TO DO:
The records below are to be written out exactly, with every picture omitted.
---
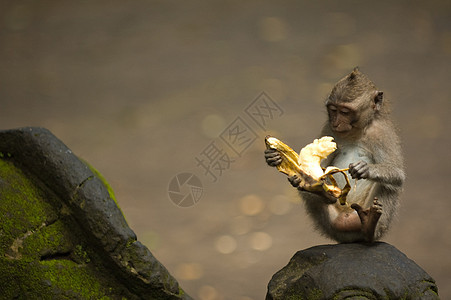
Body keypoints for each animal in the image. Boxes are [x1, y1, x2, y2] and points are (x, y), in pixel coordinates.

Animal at [264, 67, 406, 243]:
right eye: (333, 110)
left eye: (345, 112)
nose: (336, 122)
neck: (355, 131)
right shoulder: (329, 128)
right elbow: (322, 165)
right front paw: (273, 157)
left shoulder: (382, 133)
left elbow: (398, 175)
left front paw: (365, 169)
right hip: (329, 222)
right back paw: (319, 191)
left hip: (375, 222)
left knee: (388, 186)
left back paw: (369, 225)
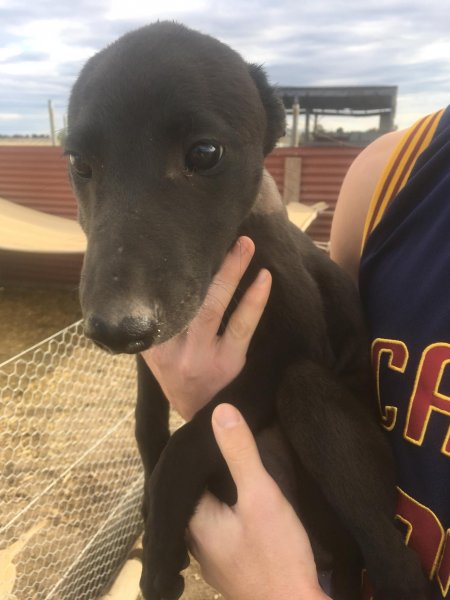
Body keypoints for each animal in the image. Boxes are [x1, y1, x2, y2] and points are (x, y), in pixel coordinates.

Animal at [67, 21, 428, 596]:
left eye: (204, 153)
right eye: (79, 163)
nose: (116, 329)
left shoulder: (282, 355)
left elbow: (188, 442)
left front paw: (159, 557)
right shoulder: (159, 351)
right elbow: (148, 423)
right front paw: (149, 510)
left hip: (311, 396)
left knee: (394, 558)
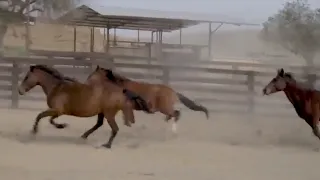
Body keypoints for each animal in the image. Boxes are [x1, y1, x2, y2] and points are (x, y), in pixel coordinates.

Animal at [18, 64, 150, 148]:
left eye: (26, 77)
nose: (20, 91)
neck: (57, 87)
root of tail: (122, 92)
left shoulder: (57, 110)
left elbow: (41, 116)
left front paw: (34, 132)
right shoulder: (58, 112)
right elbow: (50, 119)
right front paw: (61, 125)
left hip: (109, 113)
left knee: (115, 129)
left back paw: (106, 145)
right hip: (102, 113)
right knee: (99, 124)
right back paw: (83, 137)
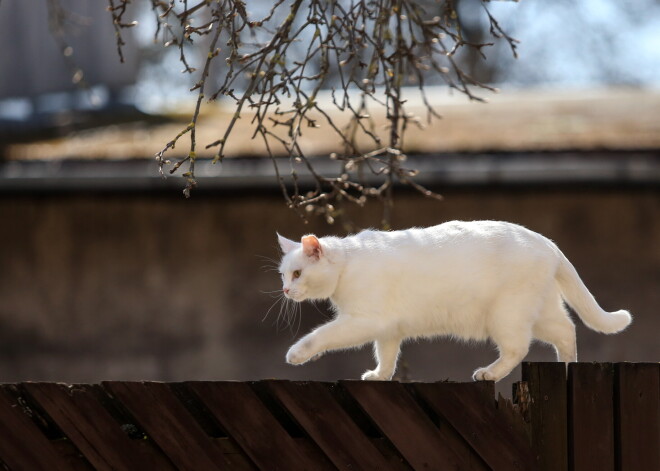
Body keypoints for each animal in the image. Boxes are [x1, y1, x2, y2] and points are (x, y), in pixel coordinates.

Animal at [276, 222, 632, 384]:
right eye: (283, 275)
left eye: (297, 273)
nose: (285, 290)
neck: (347, 263)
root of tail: (547, 242)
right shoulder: (387, 328)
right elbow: (387, 355)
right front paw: (379, 375)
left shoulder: (363, 320)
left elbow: (321, 335)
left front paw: (296, 354)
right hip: (540, 312)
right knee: (567, 330)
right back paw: (568, 367)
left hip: (506, 316)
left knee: (518, 348)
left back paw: (488, 373)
---
RESULT OF THE EXERCISE:
Body keypoints for each animal in the image. Boxes are [x1, y1, x2, y2] and points are (x, y), in pixel coordinates.

Animal at [264, 67, 406, 243]:
right eye: (333, 110)
left eye: (345, 112)
nose: (336, 122)
neck: (355, 131)
right shoulder: (329, 128)
right elbow: (322, 165)
right front paw: (273, 157)
left shoulder: (382, 133)
left elbow: (398, 175)
left front paw: (365, 169)
right hip: (329, 222)
right back paw: (319, 191)
left hip: (375, 222)
left knee: (388, 186)
left back paw: (369, 225)
Body keypoints for each animal in the image. Boxes are [x1, y1, x2, y2] and points are (x, y), in pixel coordinates.

Animal at [67, 21, 428, 596]:
left eye: (204, 153)
right eye: (79, 163)
nose: (116, 329)
left shoulder: (282, 355)
left elbow: (188, 442)
left front paw: (159, 557)
right shoulder: (159, 351)
right elbow: (148, 423)
right front paw: (149, 510)
left hip: (311, 396)
left knee: (394, 558)
Body keypoints for each animal in the image. Boxes are [x1, y1, x2, y2] and points are (x, y), in pixel coordinates.

Animal at [18, 64, 150, 148]:
left eye: (26, 77)
nose: (20, 91)
neck: (57, 87)
root of tail: (122, 92)
left shoulder: (57, 110)
left elbow: (41, 116)
left front paw: (34, 132)
right shoulder: (58, 112)
right elbow: (50, 119)
right front paw: (61, 125)
left hip: (109, 113)
left knee: (115, 129)
left back paw: (106, 145)
right hip: (102, 113)
right knee: (99, 124)
right back paw: (83, 137)
Body keypoints for each animal in the image. Boxes are [x1, y1, x2, y2] and points are (x, y), in pixel coordinates.

Animal at [276, 222, 632, 384]:
right eye: (283, 275)
left eye: (297, 273)
nose: (285, 290)
neck: (347, 263)
root of tail: (547, 242)
right shoulder: (387, 328)
right elbow: (387, 355)
right front paw: (379, 375)
left shoulder: (363, 320)
left elbow: (321, 335)
left front paw: (296, 354)
right hip: (540, 312)
right knee: (567, 330)
right back paw: (568, 367)
left hip: (506, 316)
left knee: (518, 348)
left back paw: (488, 373)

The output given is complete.